═════ Text provided
Job Searches Rose 5 Percent in States Ending Unemployment Benefit Boost



Job searches jumped by 5 percent in 22 Republican-led states on the day each announced it was moving to end the Biden administration’s pandemic unemployment benefit boost, a Thursday analysis shows, suggesting a link between the jobless compensation top-up and peoples’ interest in looking for a job.

While the analysis, authored by Jed Kolko, Chief Economist at the Indeed Hiring Lab, notes that the increase in job searches was “temporary, vanishing by the eighth day after the announcement,” it may be viewed as an arrow in the quiver of those who contend that generous unemployment benefits are creating a disincentive for people to take up jobs.

“It is, of course, still unclear how this temporary boost in search activity will affect hiring or wages,” Kolko wrote in the analysis. “And the premature end of these benefits in June and July could well have a different effect on search activity, hiring, and wages than these announcements in May did,” he added.

A possible factor as to why the effect faded quickly is media buzz around the date of the announcement, as well as the opt-outs of the supplemental federal unemployment programs are not due to come into force until June or July. Kolko told the Washington Examiner that there could be a jump in job searches when the benefits actually expire.
══════════
═════ Excerpted records
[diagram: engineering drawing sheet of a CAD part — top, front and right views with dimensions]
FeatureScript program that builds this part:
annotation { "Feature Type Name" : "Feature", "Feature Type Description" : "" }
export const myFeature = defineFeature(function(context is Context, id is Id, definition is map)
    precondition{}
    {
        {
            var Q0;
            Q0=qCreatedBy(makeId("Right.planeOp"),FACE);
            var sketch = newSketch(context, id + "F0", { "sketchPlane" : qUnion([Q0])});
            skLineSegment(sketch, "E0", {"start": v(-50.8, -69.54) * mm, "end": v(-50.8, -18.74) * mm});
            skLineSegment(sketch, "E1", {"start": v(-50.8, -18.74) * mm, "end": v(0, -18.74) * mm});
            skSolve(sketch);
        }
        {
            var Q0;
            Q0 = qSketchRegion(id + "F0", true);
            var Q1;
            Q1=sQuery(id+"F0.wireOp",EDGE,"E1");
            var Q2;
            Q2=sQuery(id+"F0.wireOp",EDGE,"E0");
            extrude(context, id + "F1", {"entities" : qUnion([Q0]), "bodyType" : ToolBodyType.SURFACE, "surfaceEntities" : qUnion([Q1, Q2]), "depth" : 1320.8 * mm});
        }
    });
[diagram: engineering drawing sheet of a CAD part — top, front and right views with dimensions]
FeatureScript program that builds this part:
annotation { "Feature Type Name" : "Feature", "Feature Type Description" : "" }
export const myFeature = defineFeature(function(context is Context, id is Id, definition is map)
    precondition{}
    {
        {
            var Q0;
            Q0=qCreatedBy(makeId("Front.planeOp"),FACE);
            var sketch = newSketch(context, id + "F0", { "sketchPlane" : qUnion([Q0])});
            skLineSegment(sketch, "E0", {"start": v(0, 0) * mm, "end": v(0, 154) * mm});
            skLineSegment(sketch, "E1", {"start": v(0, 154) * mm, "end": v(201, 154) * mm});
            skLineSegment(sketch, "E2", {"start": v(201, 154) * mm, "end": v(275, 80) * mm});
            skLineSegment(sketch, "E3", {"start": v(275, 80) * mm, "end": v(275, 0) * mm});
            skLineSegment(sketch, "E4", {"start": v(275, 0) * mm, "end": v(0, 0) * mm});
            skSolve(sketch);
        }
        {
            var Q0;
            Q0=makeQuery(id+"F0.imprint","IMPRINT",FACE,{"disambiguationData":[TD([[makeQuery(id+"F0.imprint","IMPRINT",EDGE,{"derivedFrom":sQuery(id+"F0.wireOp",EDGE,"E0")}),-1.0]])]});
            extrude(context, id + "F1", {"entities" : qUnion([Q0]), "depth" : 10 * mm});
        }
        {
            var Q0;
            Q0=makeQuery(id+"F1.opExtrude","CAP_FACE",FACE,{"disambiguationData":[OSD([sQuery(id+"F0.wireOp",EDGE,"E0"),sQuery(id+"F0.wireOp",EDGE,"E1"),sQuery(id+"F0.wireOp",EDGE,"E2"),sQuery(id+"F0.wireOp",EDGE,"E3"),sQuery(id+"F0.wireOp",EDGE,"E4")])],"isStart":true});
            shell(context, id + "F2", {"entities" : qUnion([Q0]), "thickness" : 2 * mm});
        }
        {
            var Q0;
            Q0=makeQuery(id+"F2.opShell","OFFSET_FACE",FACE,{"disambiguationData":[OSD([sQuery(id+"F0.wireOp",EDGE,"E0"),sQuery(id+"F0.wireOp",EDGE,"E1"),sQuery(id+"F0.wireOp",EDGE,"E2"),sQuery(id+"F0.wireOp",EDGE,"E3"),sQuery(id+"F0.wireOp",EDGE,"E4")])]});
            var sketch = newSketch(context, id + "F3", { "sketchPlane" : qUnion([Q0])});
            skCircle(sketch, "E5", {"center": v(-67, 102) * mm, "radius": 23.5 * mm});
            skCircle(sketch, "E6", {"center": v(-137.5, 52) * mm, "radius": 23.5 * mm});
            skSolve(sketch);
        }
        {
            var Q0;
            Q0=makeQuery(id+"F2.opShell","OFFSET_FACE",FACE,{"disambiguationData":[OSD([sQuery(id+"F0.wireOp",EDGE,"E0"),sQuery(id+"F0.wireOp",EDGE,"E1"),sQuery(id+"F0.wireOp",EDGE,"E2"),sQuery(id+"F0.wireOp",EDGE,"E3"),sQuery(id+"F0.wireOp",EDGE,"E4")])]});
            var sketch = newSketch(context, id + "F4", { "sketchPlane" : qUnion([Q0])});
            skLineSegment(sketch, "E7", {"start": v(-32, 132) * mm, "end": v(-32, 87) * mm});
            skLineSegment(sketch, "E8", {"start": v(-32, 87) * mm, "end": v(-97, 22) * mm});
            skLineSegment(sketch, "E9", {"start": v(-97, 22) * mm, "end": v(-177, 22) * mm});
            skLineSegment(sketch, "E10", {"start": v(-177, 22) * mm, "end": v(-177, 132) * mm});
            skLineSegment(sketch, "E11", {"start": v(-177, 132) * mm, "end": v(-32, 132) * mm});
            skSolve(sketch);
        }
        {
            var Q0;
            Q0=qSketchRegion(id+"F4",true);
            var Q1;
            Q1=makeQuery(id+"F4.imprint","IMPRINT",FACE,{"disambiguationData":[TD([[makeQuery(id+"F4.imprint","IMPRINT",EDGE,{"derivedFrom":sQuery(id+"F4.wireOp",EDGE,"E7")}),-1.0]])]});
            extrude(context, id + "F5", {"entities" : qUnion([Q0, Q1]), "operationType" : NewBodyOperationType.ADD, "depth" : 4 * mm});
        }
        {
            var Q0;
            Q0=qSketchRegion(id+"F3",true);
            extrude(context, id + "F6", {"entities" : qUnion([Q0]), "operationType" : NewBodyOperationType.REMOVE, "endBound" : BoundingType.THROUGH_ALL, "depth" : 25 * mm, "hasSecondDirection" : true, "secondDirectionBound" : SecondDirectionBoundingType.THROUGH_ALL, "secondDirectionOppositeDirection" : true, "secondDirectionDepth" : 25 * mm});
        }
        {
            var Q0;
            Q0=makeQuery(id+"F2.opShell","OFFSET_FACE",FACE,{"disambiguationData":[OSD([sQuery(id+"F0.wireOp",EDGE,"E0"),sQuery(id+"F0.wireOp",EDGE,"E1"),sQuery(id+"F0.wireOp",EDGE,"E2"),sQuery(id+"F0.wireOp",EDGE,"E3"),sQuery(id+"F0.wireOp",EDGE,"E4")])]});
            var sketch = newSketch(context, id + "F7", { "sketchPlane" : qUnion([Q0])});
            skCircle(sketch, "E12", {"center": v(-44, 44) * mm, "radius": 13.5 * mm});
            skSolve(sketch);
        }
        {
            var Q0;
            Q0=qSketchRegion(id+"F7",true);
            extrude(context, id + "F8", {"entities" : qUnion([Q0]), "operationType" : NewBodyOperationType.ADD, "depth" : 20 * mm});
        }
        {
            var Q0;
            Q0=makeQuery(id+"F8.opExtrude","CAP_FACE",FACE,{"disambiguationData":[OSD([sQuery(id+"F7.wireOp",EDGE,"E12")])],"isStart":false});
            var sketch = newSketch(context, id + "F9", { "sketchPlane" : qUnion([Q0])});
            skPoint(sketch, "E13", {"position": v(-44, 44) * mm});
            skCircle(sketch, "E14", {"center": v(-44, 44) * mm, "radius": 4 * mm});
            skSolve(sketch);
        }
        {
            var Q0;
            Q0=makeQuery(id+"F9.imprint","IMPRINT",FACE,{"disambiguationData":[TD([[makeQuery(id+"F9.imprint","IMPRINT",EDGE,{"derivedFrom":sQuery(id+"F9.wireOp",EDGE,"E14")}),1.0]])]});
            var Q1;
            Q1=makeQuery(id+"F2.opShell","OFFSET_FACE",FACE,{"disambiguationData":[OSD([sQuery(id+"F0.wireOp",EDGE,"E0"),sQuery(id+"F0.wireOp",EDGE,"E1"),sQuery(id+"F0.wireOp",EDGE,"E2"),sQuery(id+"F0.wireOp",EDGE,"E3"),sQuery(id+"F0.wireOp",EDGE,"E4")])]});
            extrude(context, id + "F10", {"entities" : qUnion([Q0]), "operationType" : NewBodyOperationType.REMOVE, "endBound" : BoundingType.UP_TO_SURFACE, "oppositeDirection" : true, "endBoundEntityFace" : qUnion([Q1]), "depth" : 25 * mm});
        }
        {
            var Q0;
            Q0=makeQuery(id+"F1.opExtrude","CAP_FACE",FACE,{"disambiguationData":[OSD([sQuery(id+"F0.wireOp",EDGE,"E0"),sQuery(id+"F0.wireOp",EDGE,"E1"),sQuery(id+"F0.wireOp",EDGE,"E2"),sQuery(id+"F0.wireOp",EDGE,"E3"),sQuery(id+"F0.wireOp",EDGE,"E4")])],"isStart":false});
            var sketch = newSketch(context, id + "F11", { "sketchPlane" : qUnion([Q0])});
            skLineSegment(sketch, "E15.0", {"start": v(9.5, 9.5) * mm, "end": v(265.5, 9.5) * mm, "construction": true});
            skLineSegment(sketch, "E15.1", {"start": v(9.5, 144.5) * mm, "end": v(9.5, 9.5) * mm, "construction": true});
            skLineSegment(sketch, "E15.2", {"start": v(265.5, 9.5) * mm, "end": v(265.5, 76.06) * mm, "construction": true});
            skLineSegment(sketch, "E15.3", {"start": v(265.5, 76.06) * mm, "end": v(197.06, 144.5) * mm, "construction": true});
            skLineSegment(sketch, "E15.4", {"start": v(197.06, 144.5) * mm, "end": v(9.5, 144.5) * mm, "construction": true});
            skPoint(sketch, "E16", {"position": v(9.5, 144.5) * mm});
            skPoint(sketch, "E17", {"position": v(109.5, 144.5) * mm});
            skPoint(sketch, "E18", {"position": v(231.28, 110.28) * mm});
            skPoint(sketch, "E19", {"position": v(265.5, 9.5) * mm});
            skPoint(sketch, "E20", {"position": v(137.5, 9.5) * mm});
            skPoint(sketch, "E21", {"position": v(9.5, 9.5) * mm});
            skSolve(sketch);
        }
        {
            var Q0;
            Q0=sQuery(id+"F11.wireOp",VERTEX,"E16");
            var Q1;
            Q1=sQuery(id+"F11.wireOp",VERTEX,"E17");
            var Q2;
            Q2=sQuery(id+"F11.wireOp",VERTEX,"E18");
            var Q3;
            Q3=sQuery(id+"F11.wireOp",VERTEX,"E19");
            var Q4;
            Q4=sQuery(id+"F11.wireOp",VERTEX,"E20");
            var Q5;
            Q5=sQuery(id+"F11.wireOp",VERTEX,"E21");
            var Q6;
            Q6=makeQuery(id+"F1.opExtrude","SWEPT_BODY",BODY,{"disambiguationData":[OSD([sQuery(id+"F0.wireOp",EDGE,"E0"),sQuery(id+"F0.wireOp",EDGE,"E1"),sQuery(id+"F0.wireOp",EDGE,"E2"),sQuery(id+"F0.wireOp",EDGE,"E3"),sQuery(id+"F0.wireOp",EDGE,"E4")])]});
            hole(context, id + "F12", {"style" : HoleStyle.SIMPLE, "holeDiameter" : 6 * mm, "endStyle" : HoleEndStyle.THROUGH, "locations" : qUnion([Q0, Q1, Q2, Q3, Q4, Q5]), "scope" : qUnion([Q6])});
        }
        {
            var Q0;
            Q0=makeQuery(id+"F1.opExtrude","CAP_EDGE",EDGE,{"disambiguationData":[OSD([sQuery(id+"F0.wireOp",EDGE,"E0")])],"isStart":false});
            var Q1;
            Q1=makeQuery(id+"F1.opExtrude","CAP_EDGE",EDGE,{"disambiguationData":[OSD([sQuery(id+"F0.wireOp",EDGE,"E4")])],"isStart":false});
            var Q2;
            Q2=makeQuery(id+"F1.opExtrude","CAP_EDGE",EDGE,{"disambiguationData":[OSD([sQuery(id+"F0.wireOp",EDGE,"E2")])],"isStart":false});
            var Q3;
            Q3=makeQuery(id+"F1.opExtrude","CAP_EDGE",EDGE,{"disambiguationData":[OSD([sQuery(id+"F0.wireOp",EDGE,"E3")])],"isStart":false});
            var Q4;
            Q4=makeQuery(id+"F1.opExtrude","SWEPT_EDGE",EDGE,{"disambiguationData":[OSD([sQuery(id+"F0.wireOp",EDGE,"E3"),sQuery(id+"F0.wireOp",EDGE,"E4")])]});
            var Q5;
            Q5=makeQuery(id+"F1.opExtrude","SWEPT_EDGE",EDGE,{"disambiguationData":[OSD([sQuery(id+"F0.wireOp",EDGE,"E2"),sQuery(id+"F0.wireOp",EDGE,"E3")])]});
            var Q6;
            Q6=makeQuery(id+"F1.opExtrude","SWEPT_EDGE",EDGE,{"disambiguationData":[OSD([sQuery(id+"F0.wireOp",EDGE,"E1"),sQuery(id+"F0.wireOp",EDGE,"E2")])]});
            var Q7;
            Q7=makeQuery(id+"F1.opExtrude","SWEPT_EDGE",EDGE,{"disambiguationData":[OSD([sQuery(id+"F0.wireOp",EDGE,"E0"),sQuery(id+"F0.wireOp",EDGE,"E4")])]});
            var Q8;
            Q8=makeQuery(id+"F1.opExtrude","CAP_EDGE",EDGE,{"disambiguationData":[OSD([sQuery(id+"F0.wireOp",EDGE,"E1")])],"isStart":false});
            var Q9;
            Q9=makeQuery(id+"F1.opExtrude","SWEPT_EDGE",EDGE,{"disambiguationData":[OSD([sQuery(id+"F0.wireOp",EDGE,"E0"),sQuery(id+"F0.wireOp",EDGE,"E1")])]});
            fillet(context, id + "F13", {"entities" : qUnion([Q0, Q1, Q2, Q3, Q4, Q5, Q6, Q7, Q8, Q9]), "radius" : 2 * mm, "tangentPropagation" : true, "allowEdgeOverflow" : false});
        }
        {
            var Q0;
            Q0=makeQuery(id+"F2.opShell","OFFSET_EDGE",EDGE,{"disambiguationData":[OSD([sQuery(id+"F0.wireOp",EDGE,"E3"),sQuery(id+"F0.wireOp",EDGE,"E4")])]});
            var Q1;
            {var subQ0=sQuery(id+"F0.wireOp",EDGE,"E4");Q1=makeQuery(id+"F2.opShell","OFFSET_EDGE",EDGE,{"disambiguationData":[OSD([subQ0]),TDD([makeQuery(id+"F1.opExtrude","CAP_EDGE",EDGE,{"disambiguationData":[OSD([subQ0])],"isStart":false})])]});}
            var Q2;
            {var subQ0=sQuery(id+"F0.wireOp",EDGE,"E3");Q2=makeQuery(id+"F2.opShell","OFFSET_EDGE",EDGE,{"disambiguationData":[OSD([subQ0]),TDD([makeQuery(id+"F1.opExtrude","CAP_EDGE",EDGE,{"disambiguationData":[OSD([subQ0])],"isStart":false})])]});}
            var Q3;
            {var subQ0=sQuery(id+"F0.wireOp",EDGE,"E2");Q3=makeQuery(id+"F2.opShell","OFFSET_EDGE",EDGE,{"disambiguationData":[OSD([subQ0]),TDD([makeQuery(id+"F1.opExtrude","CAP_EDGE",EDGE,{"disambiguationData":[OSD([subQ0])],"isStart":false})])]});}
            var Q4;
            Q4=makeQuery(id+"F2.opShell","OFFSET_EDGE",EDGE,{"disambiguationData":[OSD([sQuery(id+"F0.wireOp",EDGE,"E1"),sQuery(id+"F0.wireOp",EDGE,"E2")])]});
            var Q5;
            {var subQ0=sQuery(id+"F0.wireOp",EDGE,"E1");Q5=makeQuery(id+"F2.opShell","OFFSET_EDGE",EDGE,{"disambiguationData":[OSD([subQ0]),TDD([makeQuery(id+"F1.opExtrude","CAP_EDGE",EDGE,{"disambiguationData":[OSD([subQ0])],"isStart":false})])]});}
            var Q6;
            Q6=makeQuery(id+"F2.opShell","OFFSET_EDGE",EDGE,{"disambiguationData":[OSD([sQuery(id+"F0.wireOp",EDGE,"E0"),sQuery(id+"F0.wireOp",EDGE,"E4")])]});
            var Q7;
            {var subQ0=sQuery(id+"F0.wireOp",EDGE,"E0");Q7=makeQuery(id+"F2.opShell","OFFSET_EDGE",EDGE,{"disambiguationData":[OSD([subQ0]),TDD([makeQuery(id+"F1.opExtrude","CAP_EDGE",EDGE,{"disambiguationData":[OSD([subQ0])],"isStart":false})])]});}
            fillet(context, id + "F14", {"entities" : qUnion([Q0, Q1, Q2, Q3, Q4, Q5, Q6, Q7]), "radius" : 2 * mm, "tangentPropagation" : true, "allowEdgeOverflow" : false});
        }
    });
══════════
§ Exercise details: From the text on job searches, extract the passage between "Job Searches Rose" and "take up jobs.", inclusive. These records were drawn from a separate source.

§ Exercise output:
Job Searches Rose 5 Percent in States Ending Unemployment Benefit Boost



Job searches jumped by 5 percent in 22 Republican-led states on the day each announced it was moving to end the Biden administration’s pandemic unemployment benefit boost, a Thursday analysis shows, suggesting a link between the jobless compensation top-up and peoples’ interest in looking for a job.

While the analysis, authored by Jed Kolko, Chief Economist at the Indeed Hiring Lab, notes that the increase in job searches was “temporary, vanishing by the eighth day after the announcement,” it may be viewed as an arrow in the quiver of those who contend that generous unemployment benefits are creating a disincentive for people to take up jobs.